On Friday, June 30, 2017 at 3:11:36 PM UTC-4, Filippos Slavik wrote:
> Thanks, for the comment, however, I did not use the synopsis 100% as-is. As noted in my initial comment, the test code is reading the cert in an init_by_lua* block and caches the parsed certificate, in DER format, in a global LUA table that is then used by the worker to look up the cert and set it during SSL handshake (with set_der_cert & set_der_priv_key). I've used both global LUA table and LRU cache to test, with no significant difference in overall performance. I've used both global LUA table and LRU cache to test, with no significant difference in overall performance.
Yes I understand, but there will still be a performance hit with that strategy. OpenResty supports multiple hooks/formats of SSL certs.
* PEM is converted to DER via `cert_pem_to_der`, then activated via `set_der_cert`. The DER can be cached via lua-resty-lrucache (worker) or lusa_shared_dict (shared for all processes)
* PEM is converted to cdata pointer via `parse_pem_cert`, then activated via `set_cert`. The cdata pointer can be cached via lua-resty-lrucache (worker)
Using a cached value from `parse_pem_cert` via `set_cert` is much more performant than using a cached value from `cert_pem_to_der` via `set_der_cert` -- but you can only cache within a worker, not shared across a process.
The `parse_pem_cert` + `set_cert` combo is closer to what nginx does with files based certs.
When you use `cert_pem_to_der`, you're only caching a preliminary transcode. `set_der_cert` still has to read/process the certificate, it's just doing so from DER format.

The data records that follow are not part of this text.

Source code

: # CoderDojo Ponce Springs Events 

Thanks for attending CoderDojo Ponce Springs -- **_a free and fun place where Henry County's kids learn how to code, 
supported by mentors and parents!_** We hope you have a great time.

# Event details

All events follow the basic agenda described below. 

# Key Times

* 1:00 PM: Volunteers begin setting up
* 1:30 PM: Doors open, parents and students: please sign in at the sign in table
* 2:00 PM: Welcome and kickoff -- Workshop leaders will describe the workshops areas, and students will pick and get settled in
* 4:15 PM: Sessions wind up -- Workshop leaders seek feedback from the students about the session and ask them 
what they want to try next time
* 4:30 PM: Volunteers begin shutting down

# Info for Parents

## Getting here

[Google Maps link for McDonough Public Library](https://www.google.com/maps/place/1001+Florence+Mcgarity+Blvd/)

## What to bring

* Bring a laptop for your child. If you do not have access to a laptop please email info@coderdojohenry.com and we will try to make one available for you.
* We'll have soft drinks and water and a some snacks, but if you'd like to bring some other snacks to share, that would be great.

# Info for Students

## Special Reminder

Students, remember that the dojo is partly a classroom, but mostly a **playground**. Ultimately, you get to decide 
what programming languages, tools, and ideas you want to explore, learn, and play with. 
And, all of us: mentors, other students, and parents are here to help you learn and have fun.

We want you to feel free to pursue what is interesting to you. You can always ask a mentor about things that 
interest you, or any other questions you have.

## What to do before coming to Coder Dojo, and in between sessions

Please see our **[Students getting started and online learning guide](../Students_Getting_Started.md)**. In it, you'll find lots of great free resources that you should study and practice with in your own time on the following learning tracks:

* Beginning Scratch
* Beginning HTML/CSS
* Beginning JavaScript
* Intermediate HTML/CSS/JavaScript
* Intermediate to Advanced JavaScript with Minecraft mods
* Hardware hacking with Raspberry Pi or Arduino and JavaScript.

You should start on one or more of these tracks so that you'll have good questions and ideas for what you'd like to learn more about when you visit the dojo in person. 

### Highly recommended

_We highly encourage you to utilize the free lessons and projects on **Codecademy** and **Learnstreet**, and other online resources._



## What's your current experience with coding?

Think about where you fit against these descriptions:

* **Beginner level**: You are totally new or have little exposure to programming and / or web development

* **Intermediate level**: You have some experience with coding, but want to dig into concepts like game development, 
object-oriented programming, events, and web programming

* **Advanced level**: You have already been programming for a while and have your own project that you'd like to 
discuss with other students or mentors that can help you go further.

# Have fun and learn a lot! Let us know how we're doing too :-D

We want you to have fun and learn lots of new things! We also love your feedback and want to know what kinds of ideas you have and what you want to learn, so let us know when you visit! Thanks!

The reason why there are these two hooks is because historically, certificate loading was via DER format. The PEM->DER conversion was a convenience method, as certificates are commonly stored/distributed/archived in PEM format. A year or two ago, someone was nice enough to write lower-level hooks into the SSL logic and bypass the whole certificate loading/transcoding logic.